» **TO DO**
Each line of the data below containing "Example" needs to be listed.

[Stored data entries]
━━━━━━━━━━━━━━━━━━━━

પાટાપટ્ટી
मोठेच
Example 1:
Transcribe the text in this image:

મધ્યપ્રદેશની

━━━━━━━━━━━━━━━━━━━━

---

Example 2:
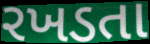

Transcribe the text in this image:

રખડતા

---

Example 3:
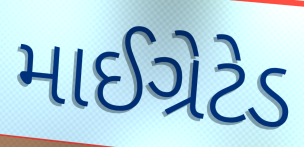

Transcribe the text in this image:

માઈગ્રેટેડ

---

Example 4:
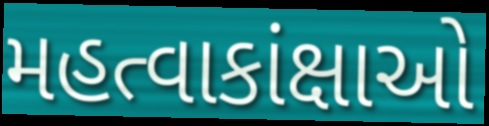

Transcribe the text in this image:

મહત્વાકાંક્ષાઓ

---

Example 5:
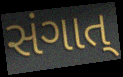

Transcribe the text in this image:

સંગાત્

━━━━━━━━━━━━━━━━━━━━

» **WRITTEN RESPONSE**
Example 1:
Example 2:
Example 3:
Example 4:
Example 5:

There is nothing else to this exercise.